• [DATA RECORDS]
/---
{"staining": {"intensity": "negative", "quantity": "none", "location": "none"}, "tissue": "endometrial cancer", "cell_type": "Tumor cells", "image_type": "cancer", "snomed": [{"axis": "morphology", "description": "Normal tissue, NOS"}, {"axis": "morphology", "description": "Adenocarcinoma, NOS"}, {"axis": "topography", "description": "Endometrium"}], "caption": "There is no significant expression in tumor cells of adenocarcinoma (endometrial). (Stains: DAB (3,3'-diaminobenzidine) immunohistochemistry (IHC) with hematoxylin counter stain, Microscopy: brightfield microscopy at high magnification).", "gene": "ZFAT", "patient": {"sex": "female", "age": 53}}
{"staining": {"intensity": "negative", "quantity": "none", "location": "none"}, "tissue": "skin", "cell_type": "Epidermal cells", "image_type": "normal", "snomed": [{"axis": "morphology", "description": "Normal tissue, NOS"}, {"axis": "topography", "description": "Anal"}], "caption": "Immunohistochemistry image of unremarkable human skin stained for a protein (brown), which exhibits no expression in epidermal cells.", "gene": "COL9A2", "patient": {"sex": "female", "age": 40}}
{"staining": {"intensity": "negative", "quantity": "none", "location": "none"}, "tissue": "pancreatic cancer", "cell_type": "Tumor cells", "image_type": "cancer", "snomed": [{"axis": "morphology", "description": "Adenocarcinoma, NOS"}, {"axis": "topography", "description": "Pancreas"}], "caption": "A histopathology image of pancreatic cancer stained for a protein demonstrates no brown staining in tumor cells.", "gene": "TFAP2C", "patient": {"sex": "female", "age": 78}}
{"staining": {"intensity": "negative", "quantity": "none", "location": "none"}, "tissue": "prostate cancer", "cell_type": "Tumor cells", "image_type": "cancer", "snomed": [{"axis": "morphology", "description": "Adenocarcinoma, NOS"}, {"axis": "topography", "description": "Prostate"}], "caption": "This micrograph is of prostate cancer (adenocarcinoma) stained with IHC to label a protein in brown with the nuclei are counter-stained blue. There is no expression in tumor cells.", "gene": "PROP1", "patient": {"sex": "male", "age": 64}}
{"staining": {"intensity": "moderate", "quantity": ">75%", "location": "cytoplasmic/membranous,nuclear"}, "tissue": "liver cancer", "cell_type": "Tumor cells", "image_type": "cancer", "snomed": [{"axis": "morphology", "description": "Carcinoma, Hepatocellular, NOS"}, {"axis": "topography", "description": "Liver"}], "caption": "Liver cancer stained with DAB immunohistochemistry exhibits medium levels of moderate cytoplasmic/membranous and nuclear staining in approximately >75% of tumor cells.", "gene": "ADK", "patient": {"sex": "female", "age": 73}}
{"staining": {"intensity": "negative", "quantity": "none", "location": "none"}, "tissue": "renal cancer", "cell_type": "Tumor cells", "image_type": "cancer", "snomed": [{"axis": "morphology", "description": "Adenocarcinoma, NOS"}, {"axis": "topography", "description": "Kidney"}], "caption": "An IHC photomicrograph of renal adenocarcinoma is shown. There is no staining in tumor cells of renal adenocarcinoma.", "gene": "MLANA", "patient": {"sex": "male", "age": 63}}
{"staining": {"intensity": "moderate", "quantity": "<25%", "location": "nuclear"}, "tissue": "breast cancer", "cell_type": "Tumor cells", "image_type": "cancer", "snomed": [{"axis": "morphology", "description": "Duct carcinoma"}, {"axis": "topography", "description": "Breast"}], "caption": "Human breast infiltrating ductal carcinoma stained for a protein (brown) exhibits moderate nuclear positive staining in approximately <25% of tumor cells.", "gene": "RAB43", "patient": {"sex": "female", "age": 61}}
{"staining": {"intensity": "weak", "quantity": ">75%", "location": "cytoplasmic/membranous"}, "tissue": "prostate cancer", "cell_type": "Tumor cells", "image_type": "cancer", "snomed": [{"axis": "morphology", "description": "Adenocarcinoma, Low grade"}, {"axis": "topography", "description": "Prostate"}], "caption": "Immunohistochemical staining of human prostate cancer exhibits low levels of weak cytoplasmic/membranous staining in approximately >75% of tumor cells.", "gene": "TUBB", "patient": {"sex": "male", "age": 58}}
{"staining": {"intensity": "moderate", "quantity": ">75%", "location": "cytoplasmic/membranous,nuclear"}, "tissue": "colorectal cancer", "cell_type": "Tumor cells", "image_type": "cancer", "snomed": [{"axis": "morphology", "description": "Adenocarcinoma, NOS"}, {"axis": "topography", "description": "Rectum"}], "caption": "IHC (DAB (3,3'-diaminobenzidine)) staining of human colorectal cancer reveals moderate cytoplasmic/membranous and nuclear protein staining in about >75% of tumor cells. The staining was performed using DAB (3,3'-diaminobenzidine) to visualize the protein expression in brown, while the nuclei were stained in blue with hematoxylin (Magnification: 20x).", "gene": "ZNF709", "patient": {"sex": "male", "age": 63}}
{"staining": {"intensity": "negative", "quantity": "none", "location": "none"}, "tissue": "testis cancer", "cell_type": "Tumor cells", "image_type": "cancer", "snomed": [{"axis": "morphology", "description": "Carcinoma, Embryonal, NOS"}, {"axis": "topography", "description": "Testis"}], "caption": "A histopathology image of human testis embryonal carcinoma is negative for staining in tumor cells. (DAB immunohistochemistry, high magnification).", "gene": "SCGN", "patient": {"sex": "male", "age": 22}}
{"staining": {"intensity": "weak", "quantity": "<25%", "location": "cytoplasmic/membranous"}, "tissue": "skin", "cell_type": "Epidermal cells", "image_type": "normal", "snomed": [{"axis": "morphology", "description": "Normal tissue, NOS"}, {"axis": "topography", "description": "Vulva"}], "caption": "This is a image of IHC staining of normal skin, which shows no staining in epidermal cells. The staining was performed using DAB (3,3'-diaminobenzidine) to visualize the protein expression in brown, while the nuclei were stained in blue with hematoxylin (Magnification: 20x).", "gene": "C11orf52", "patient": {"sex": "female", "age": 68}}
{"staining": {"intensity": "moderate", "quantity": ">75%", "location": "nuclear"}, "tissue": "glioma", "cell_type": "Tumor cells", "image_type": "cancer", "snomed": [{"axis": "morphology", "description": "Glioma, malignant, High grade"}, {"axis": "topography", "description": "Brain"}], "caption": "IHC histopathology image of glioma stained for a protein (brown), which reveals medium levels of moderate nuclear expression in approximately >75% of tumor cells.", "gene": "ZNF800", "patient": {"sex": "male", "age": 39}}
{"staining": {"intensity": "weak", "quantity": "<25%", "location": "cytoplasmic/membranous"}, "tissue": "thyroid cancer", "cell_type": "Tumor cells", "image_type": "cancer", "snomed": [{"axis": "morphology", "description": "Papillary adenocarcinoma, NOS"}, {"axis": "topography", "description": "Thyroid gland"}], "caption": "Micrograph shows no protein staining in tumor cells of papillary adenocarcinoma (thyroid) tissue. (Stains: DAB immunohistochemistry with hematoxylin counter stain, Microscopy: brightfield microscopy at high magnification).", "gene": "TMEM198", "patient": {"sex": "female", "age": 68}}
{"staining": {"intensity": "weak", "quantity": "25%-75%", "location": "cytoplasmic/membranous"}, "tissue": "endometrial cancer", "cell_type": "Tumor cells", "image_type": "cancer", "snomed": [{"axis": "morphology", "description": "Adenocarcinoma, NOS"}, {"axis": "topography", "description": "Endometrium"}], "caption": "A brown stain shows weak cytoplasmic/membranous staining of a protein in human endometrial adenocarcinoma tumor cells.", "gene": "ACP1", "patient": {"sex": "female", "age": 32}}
\---
• [TRY IT]
Give the count of lines in the records above that hold the string "Stains", and only that count.

• [COMPLETED TASK]
2